Improvement Deterioration

Remedy Bane

Safety Danger

Action Inaction

Haste Leisure

Cunning Artlessness

Difficulty Facility

Hindrance Aid

Opposition Cooperation

Discord Concord

Attack Defense

Retaliation Resistance

Success Failure

Severity Mildness

Disobedience Obedience

Commission Annulment

Permission Prohibition

Offer Refusal

Acquisition Loss

Taking Restitution

Wealth Poverty

Credit Debt

Expenditure Receipt

Dearness Cheapness

Liberality Economy

Relief Aggravation

Cheerfulness Dejection

Rejoicing Lamentation

Beauty Ugliness

Hope Hopelessness

Courage Cowardice

Rashness Caution

Desire Dislike

Pride Humility

Insolence Servility

Friendship Enmity

Gratitude Ingratitude

Forgiveness Revenge

Respect Disrespect

Flattery Detraction

Probity Improbity

Innocence Guilt

 

There are some 70 classifications here, and there is considerable overlap and a number of classifications that don't really apply to our work. What if I came up with a set of 32 standard classifications, and the storybuilder could add another 32 custom classifications specific to her story? That would work. OK, let's take a stab at 32 standard classifications:

 

Romantic

Sexual

Dealmaking

Nice

Nasty

Unwise

Magnanimous

Criminal

Noble

Ignoble

Submissive

Assertive

Deceptive

Masculine

Feminine

Inquiry

Talk

Action

Conflict

Cooperation

Deferred

Immediate

One-Party

Two-party

Three-party

Involves Wealth

Expression of Feeling

Vigorous

Retaliatory

Sensational

 

That's only 30, but I think this establishes that it can be done.
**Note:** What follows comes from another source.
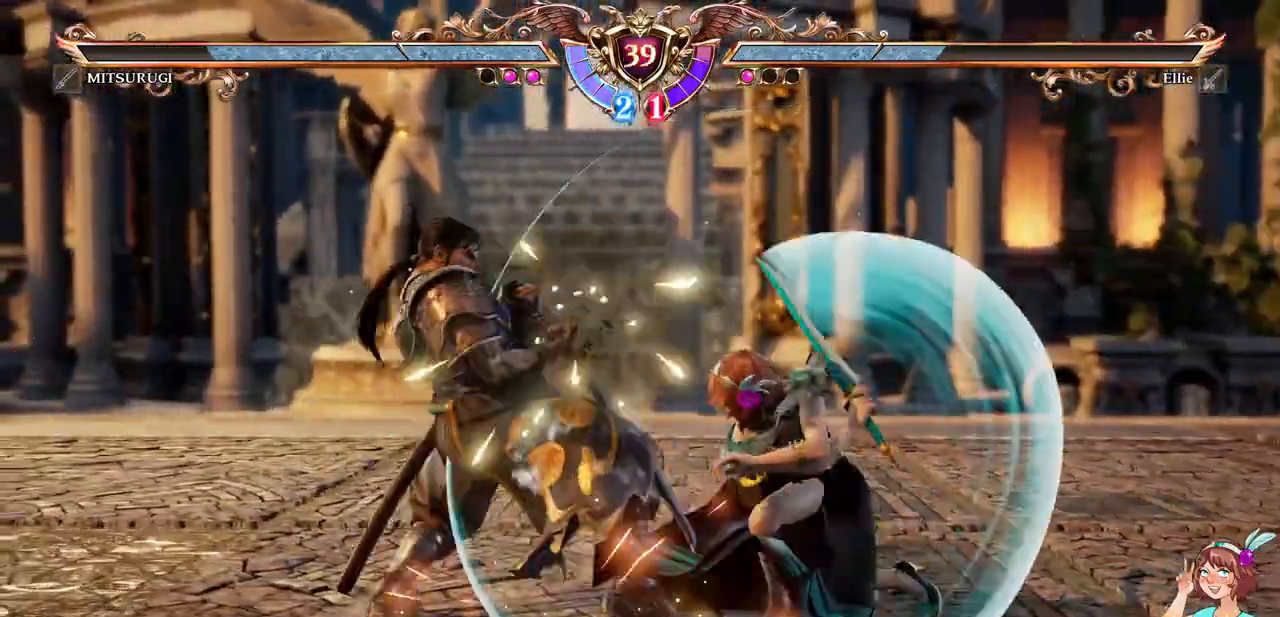
{"buttons": [], "events": [[33, "L2", "up"]]}
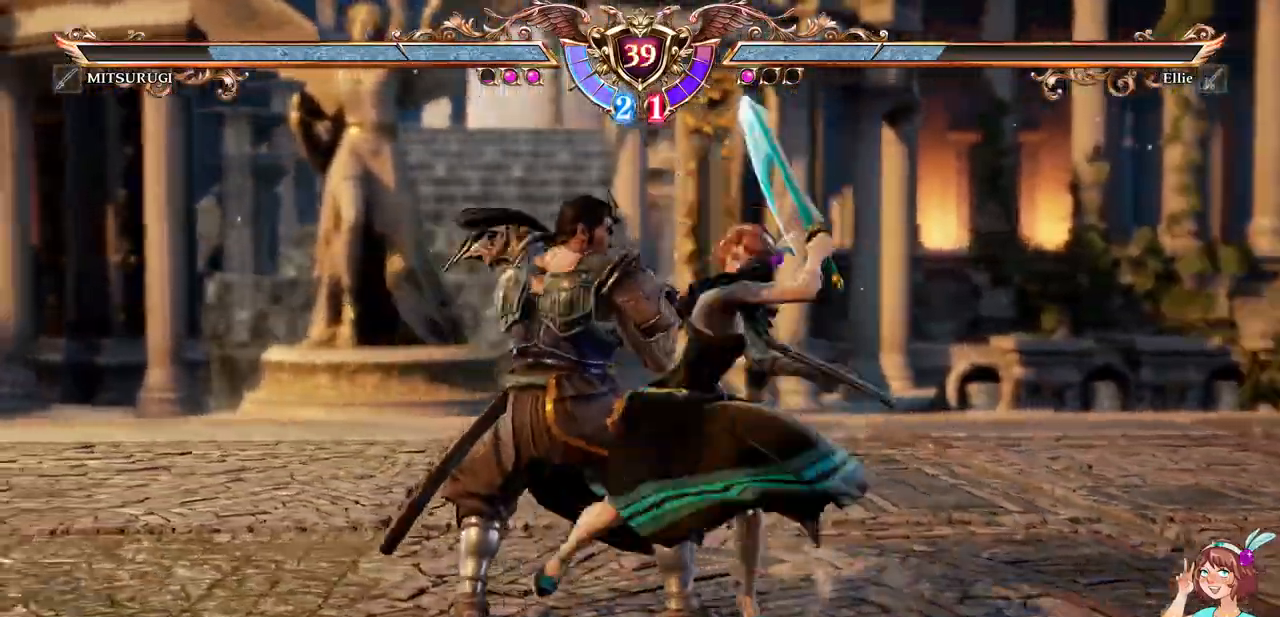
{"buttons": []}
OK, now let's consider how these classifications might be handled with abstract graphics:

 

Romantic Hearts and flowers border

Sexual throbbing

Dealmaking bilateral symmetry of image

Nice bright clean colors

Nasty ugly colors

Unwise darkness

Magnanimous wide field of view

Criminal low point of view

Noble high point of view

Ignoble low point of view

Submissive downward looking

Assertive strong bold lines

Deceptive inversion

Masculine lines

Feminine circles

Inquiry

Talk light, fluffy imagery

Action heavy, solid imagery

Conflict collision

Cooperation parallelism

Deferred distance

Immediate proximity

One-Party one face

Two-party two faces

Three-party three faces

Involves Wealth

Expression of Feeling texture

Vigorous thrusting

Retaliatory cyclicity

Sensational explosion

 

OK, now let's come at this problem from a completely different direction: what's our palette? What visual tools do we have available to utilize?

 

background color

background texture

foreground texture

foreground color

background texture animation

image frame

dissolves

image motion

image shimmer

image solidity

line width

speed of animation

 

 

By themselves, these things don't do anything for me. But what if we also had a repertoire of basic images, symbols, or animations that could go into this? Just as a rapid sequence of high notes suggests something small and rapid, and the reverberation of a gong suggests exotic power, can we not find a set of visual elements that suggest meaning?

 

Is this not really a matter of finding hieroglyphics? Or are they too schematic already?

 

Tuesday, March 19th

 

Last night I re-read Scott McCloud's Understanding Comics. It triggered many useful thoughts. First and most fundamental, do I want to use full animation or "static animation" with still primary images. Full animation is obvious, but it suffers from the dual defect that 1) it demands the total attention of the player (dontcha dare miss anything, y'hear?) and 2) it lasts for only a few seconds, leaving a dead image while the player contemplates his next move. For both of these reasons, I am unenthusiastic about this option, however expected it might be. The second option uses a set of static primary images in the style of a comic strip, with the animation confined to the short period cyclic animation of the background or some other secondary feature of the image. This solves both of the previous problems, but raises new problems with screen space. How will I fit this into the screen? I could use a schematic style, with each verb represented by a static image or two, nestled between facial images of the subject and the direct object. I could even use an explicitly comic/hieroglyphic approach, with a vertical sequence of events, each row containing a single event in subject/verb/direct object sequence, but this strikes me as overly schematic in style. It's probably best to communicate a single event on each screen, separating the events by time rather than screen space.

 

Here's what I keep coming back to: a dissolving collage of three basic images:

 

1. The facial image of the subject, animated with emotional expression

2. One or two images representing the verb (NOT depicting the action!)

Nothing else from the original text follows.